Problem statement: Copy word for word every line of the data from the one containing "Conventions: OpenCV camera" through the end of the data, with both ends included.

Supplied material:
Content starts

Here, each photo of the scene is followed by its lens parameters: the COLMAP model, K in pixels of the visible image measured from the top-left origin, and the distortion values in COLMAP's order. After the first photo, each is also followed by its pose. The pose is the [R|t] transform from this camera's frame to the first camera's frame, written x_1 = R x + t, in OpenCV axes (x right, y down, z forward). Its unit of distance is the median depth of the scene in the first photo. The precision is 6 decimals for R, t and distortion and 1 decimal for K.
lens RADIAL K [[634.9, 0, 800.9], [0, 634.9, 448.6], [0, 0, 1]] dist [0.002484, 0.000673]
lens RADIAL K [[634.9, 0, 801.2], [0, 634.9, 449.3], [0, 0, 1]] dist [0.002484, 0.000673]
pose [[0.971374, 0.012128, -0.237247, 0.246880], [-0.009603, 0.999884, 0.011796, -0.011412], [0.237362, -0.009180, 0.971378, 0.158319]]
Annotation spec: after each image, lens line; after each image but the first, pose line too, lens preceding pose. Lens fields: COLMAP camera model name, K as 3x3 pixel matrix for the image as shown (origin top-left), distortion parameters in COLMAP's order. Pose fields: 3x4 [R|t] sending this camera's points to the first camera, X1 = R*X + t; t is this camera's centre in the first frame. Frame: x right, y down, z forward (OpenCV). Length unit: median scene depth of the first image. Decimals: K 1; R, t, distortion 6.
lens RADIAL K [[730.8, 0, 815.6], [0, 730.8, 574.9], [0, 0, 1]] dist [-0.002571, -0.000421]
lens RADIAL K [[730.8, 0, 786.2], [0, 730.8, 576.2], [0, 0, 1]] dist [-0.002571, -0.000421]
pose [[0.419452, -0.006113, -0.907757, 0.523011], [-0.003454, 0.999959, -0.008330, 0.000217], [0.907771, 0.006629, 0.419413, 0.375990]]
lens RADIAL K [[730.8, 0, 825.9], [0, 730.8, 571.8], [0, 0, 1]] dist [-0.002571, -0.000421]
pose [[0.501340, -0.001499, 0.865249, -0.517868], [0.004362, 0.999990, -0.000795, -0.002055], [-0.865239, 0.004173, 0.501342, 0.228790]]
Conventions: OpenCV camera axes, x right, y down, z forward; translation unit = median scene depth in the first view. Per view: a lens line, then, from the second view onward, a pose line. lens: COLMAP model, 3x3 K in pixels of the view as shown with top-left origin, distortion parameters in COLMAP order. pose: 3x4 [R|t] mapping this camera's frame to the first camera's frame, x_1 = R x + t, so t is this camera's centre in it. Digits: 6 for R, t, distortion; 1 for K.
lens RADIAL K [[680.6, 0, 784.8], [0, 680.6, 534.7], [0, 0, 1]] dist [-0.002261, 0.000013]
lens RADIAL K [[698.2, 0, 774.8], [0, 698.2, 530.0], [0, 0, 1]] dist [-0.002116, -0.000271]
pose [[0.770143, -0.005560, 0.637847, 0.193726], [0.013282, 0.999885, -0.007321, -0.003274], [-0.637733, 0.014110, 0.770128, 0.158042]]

Content ends

Solution for this problem:
Conventions: OpenCV camera axes, x right, y down, z forward; translation unit = median scene depth in the first view. Per view: a lens line, then, from the second view onward, a pose line. lens: COLMAP model, 3x3 K in pixels of the view as shown with top-left origin, distortion parameters in COLMAP order. pose: 3x4 [R|t] mapping this camera's frame to the first camera's frame, x_1 = R x + t, so t is this camera's centre in it. Digits: 6 for R, t, distortion; 1 for K.
lens RADIAL K [[680.6, 0, 784.8], [0, 680.6, 534.7], [0, 0, 1]] dist [-0.002261, 0.000013]
lens RADIAL K [[698.2, 0, 774.8], [0, 698.2, 530.0], [0, 0, 1]] dist [-0.002116, -0.000271]
pose [[0.770143, -0.005560, 0.637847, 0.193726], [0.013282, 0.999885, -0.007321, -0.003274], [-0.637733, 0.014110, 0.770128, 0.158042]]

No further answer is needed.